An arrow for fishing would work,just fashion it to a pole of some sort...what kind of gig are ya using? I've found that the ones made from all thread work really well.I built my own with key stock and all thread. I havent got to many(2) flounder with it,but I did gig a cooler full of sting rays and nair one came off.


----------



## X-Shark (Oct 3, 2007)

> what kind of gig are ya using?



My question also....Post a pix.


----------



## jhamilton226 (Oct 1, 2010)

A lot of guys swear by the "all-thread" gig design...I didn't go that route however, didn't want to spend money on one...so I welded some long and tough barbs on the end of my gig (it is a custom gig head and not a wal-mart special) for cheap and I never, emphasis on NEVER, lose a fish once I get at least one prong through the head or body. Also you should get a 10ft. or longer pole to mount it on so you can have better success stabbing in the deeper conditions. I got mine on a 12ft. aluminum pole...Good luck!


----------



## PaulandBethB (Apr 19, 2012)

If your wading a polespear slip tip works awesome I just attach my stringer to it and plug away dragging my catch behind..


----------



## mudd_cat23 (Jun 3, 2011)

i was using a reg. sea striker 3 prong gig. But today i went to a local commercial fishing shop and a guy in there specializes in custom gig heads so ill try it out its a 3 prong with some nice barbs on it now i just gotta rig something up to so i can sling the fish off in the boat and it not take forever to get off the gig


----------



## jhamilton226 (Oct 1, 2010)

I use a stainless steel plate that is well over a foot long (probably about 18 to 20 inches long and about 12 inches wide) with a slot cut through the middle half way up the width of the plate...slide the plate over the fish and push off with your feet...boom your done! lol, it's really simple if you get the concept actually, and I have lines drawn to easily measure my fish as a bonus...the hardest part about making it is finding the stainless plate and the means to cut it! My dad works in a machine shop so I kinda cheated a there  but I have seen the same thing done with wood and even seen guys with wooden planks mounted to their boat above the cooler to make for even faster fish removal! Hope that helps, and I can take a pic and post if you need just let me know...good luck!


----------



## X-Shark (Oct 3, 2007)

> slide the plate over the fish and push off with your feet...boom your done!

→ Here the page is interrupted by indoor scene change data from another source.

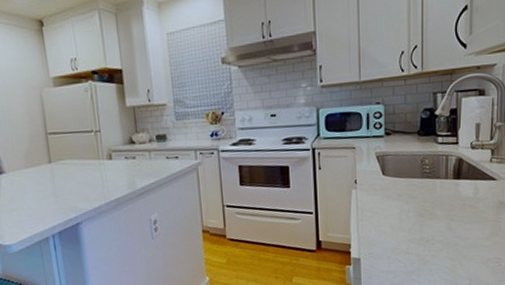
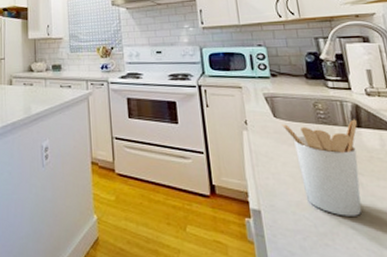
utensil holder: none [389,171,457,256] -> present [282,119,362,216]

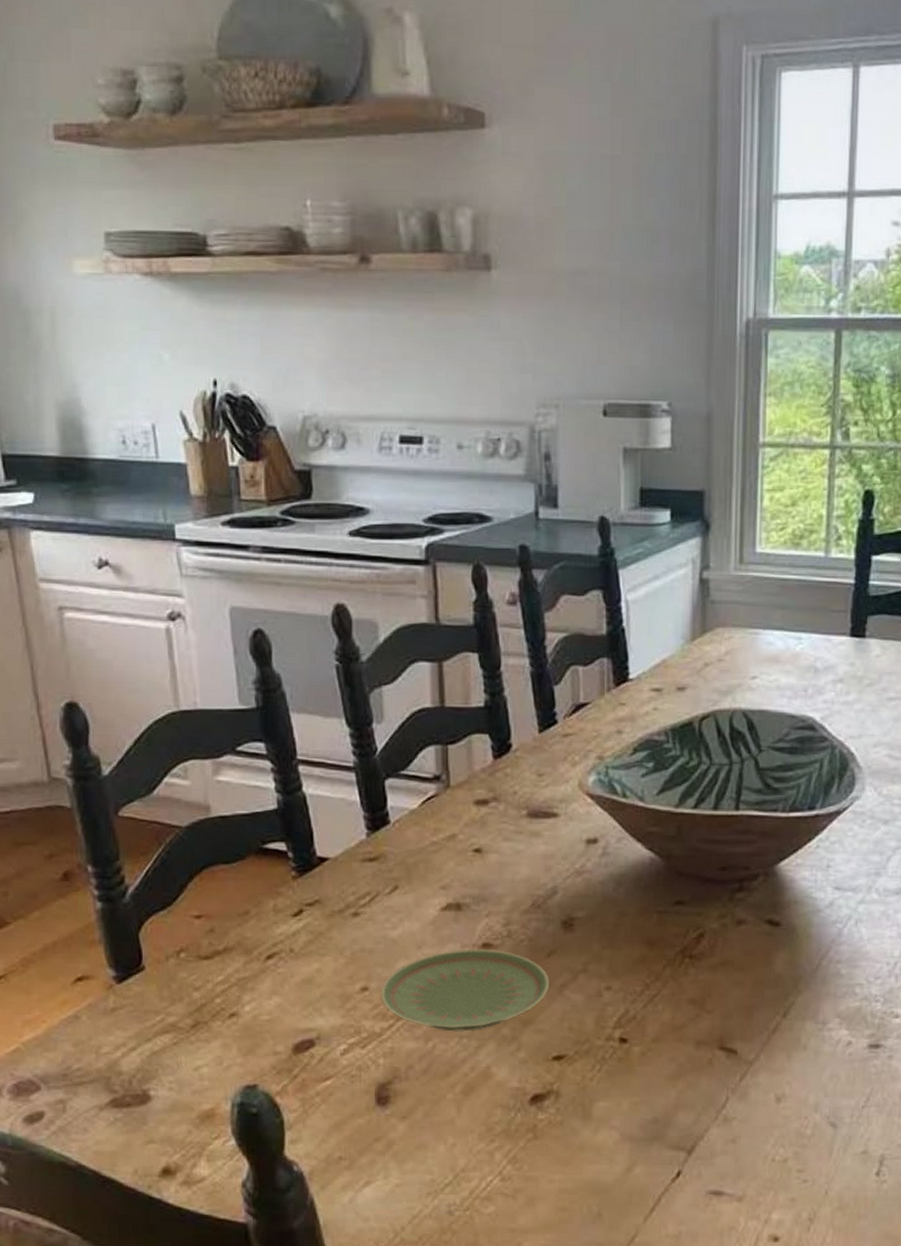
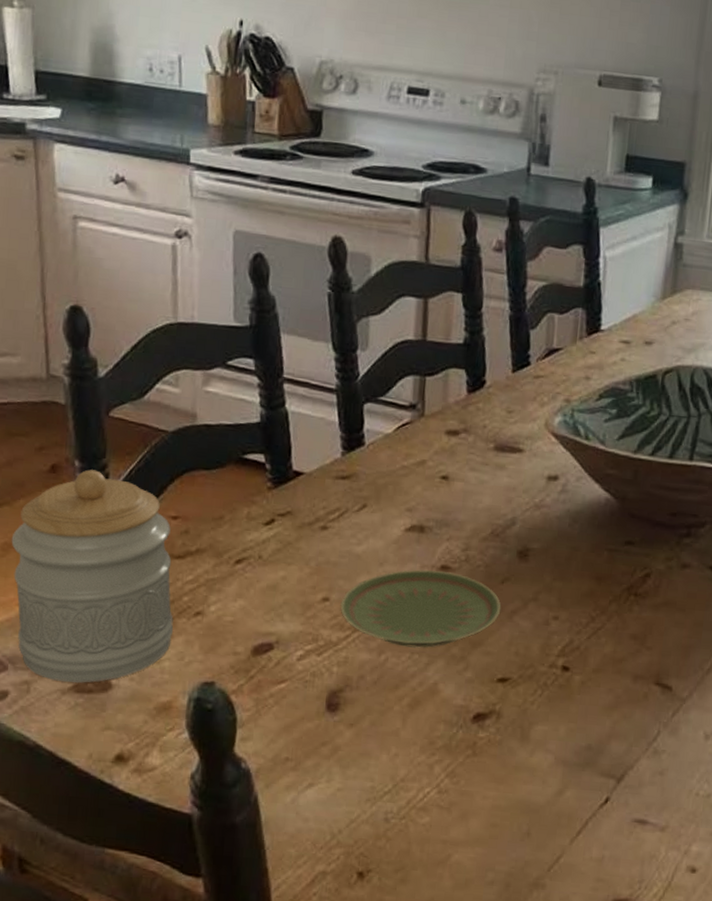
jar: none [30,874,208,1097] -> present [11,469,173,683]

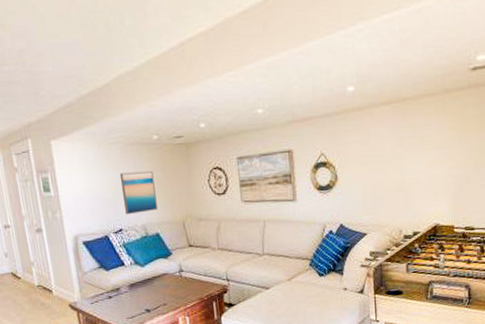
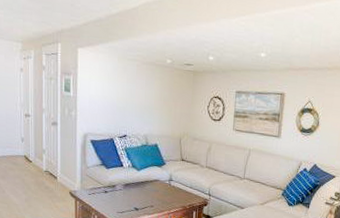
wall art: present [119,170,158,215] -> none [131,86,161,125]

Actually handling the plate sounds Heavy.































Cooler is strapped to the floor.


----------



## jhamilton226 (Oct 1, 2010)

Nah! Plate weighs maybe 2 to 3lbs. at most, and keep in mind that stainless was the best material available to me for the size required...its good because it will hold the fish down for a second after you first remove them too(you know they flop like crazy!). But keep in mind I'm 25 years old so a lil extra "weight" is not an issue for me right now  I like mine for cheap simplicity, and no cooler modding required, so there is a trade off to your set up Shark...looks really nice tho! I bet it has seen a lot of fish too! Anyways, hope our ideas help you some Cat


----------